Performance Testing the Prototypes
Since we already have multiple GCP Functions in our codebase, we need to make a pretty good case for diverging from that norm, so I set out to do some basic testing of these two prototypes. For these tests I used autocannon, a popular Node based http 1.1 testing tool. Besides testing the prototypes, I wanted some kind of control so I ran autocannon against a static CSS file from our storage bucket. For each test I spawned 100 connections. The results were pretty convincing…

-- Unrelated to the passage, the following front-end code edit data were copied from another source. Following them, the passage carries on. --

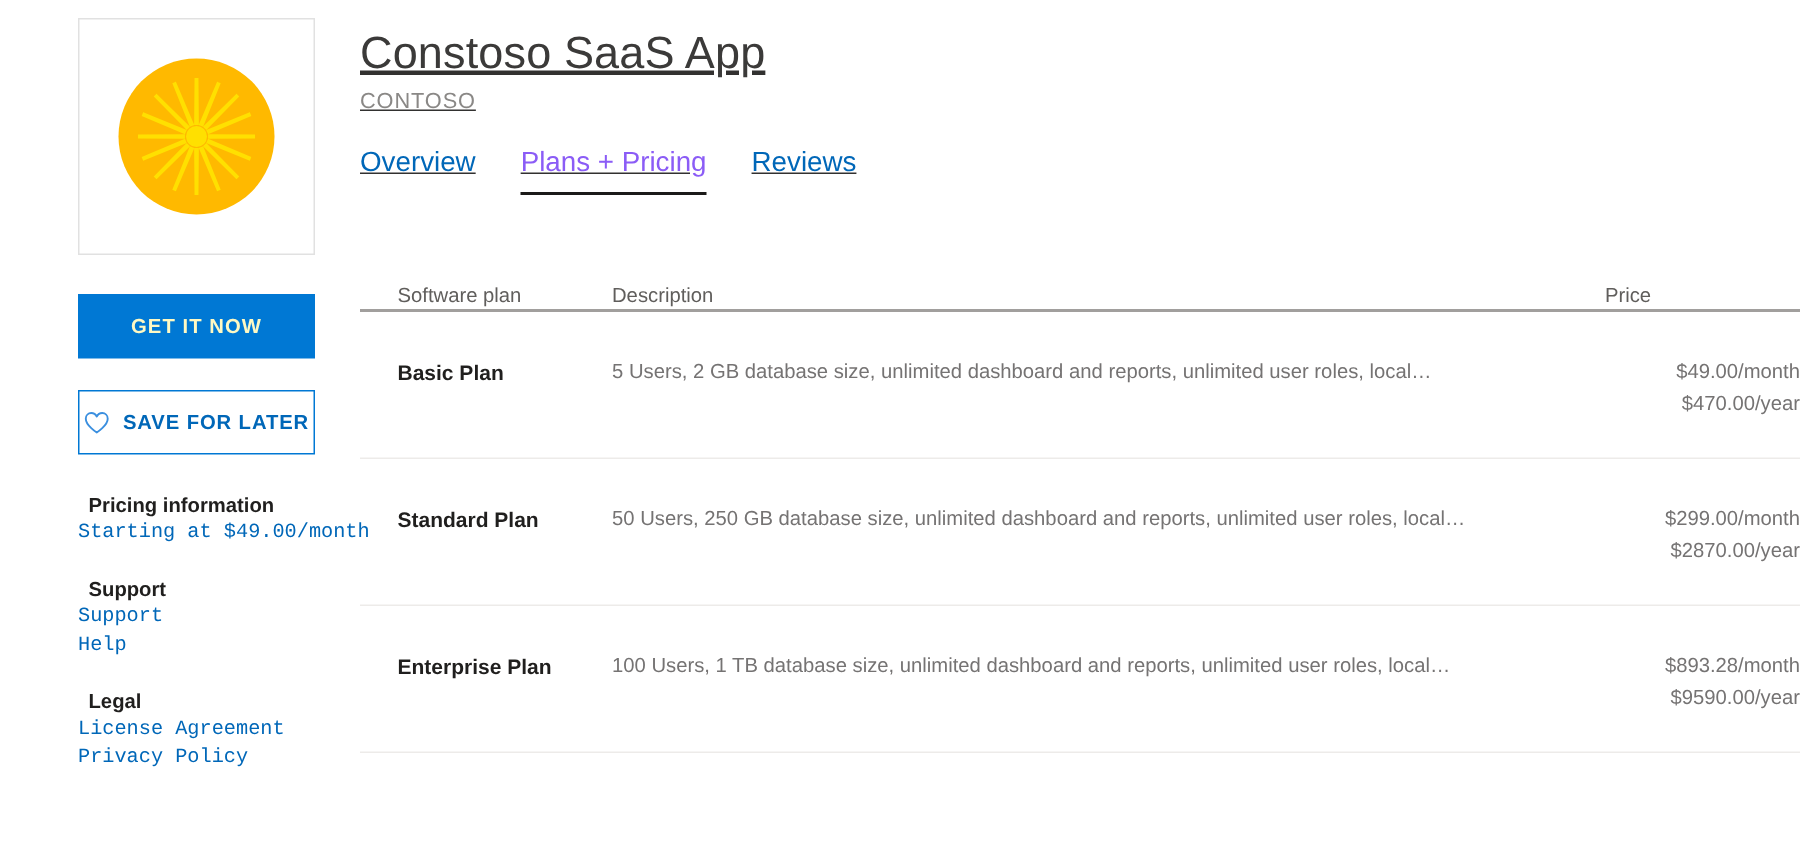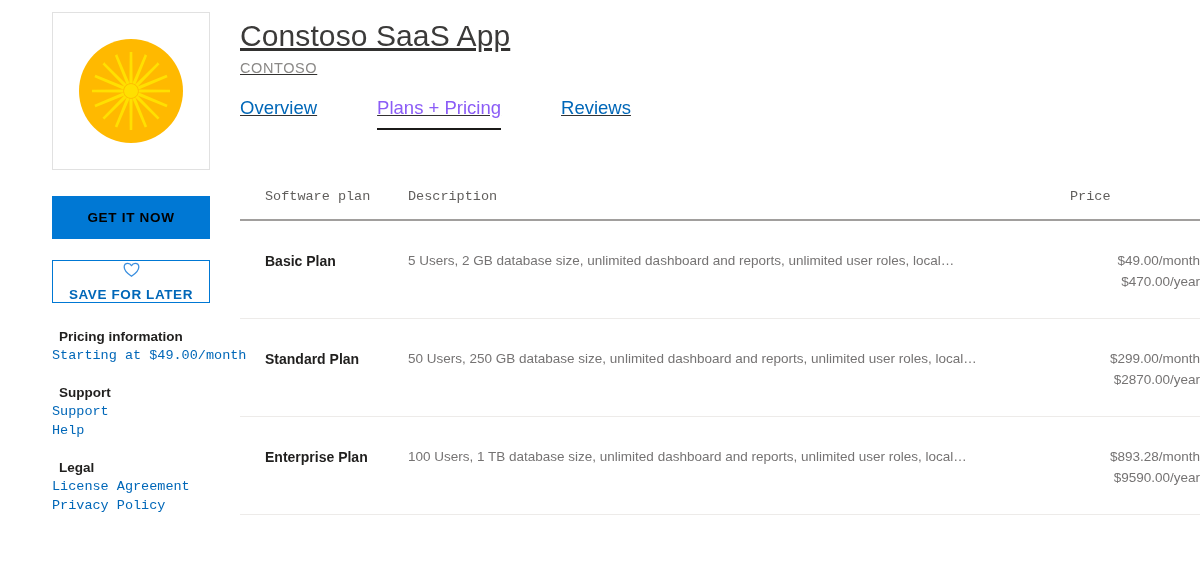--- a/index.html
+++ b/index.html
@@ -126,7 +126,7 @@
     margin-top: 18px;
     display: flex;
     align-items: flex-start;
-    gap: 60px;
+    gap: 30px;
   }
   .tab {
     position: relative;

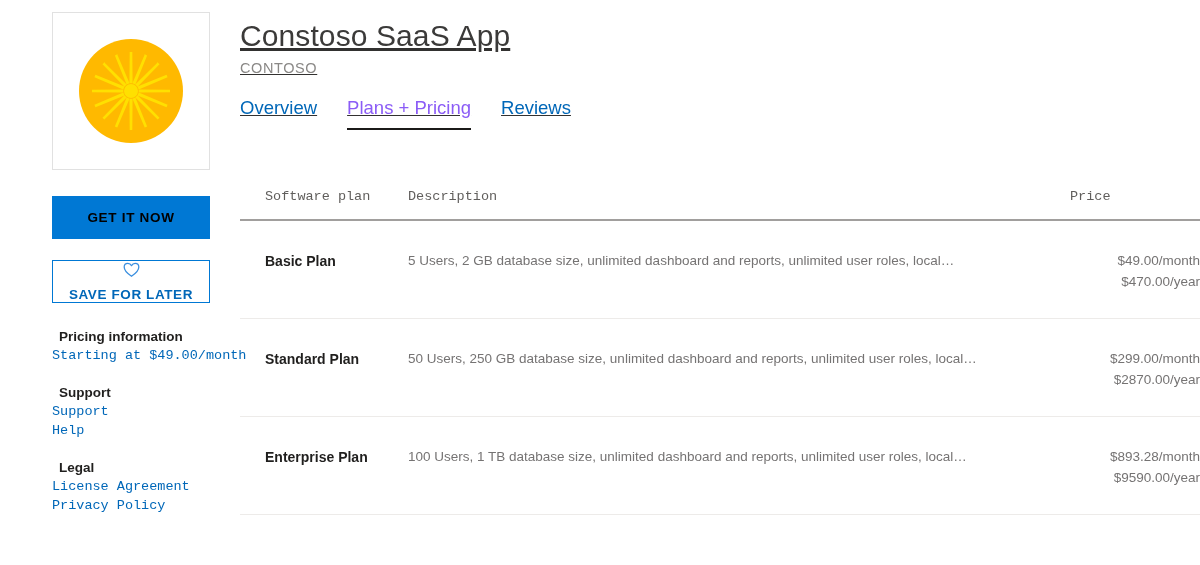--- a/index.html
+++ b/index.html
@@ -167,8 +167,6 @@
   .col-price { width: 130px; flex: 0 0 130px; text-align: left; }
 
   .thead {
-    padding-bottom: 13px;
-    font-family: Liberation Mono, monospace;
   }
   .thead .th {
     font-size: 13.5px;

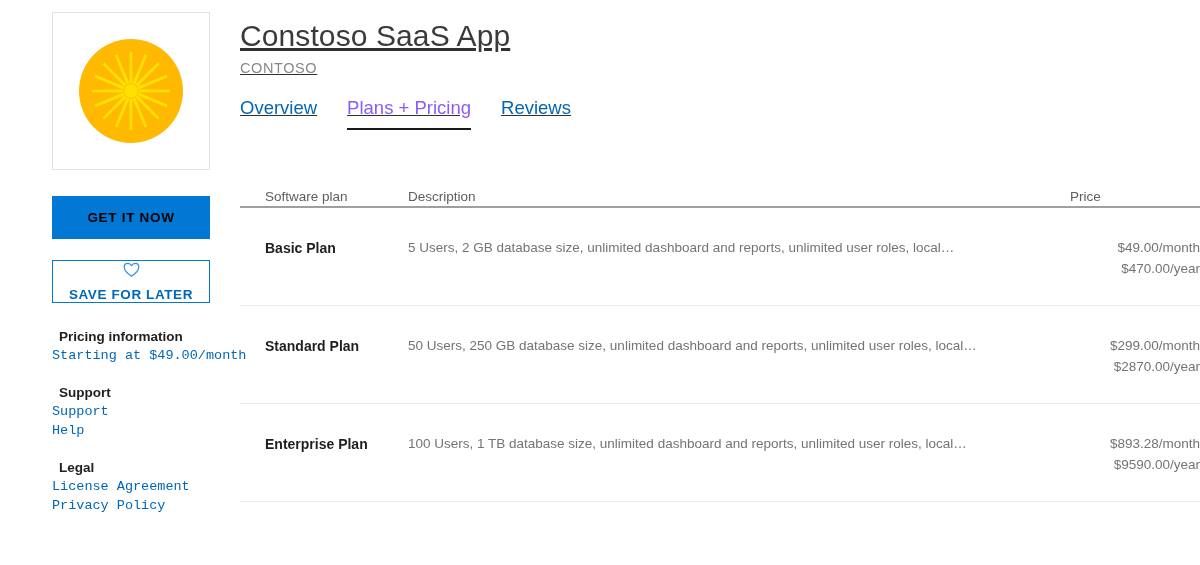--- a/index.html
+++ b/index.html
@@ -44,7 +44,7 @@
     height: 43px;
     background: #0078d4;
     border: none;
-    color: #000000;
+    color: #fef9c3;
     font-size: 13.5px;
     font-weight: bold;
     letter-spacing: 0.7px;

Service | Total requests | p50 | p90 | p99 |
---|---|---|---|---|
Static File | 11k | 89ms | 117ms | 188ms |
GCP | 9k | 96ms | 117ms | 1255ms |
CF | 25k | 36ms | 48ms | 70ms |
The GCP function wasn’t too far behind the control in terms of total requests served, however the p99 was extremely unsatisfactory for this use case. The CF Worker on the other hand, was 18x faster than the GCP function and 2.5x faster than even the static file. These numbers were enough to convince us that a CF Worker was the right choice for this service.
To Production
After testing, I fleshed out the prototype to have solid error handling and gracious fallbacks, and soon it was deployed to production. We rolled this new API out to a few of our larger clients and after one month in production, we saw 53 million requests come through with a 0.01% error rate. If you’re doing any holiday shopping on a major US retailer website in a different tab, you’re possibly using it.
What stood out to me the most while working through this project was the power of Cloudflare Workers. We were able to go from idea to production incredibly quickly and immediately integrate this service as a critical part of our infrastructure. There aren’t many tools I can say that about.
Anyways; off to build more stuff with Cloudflare.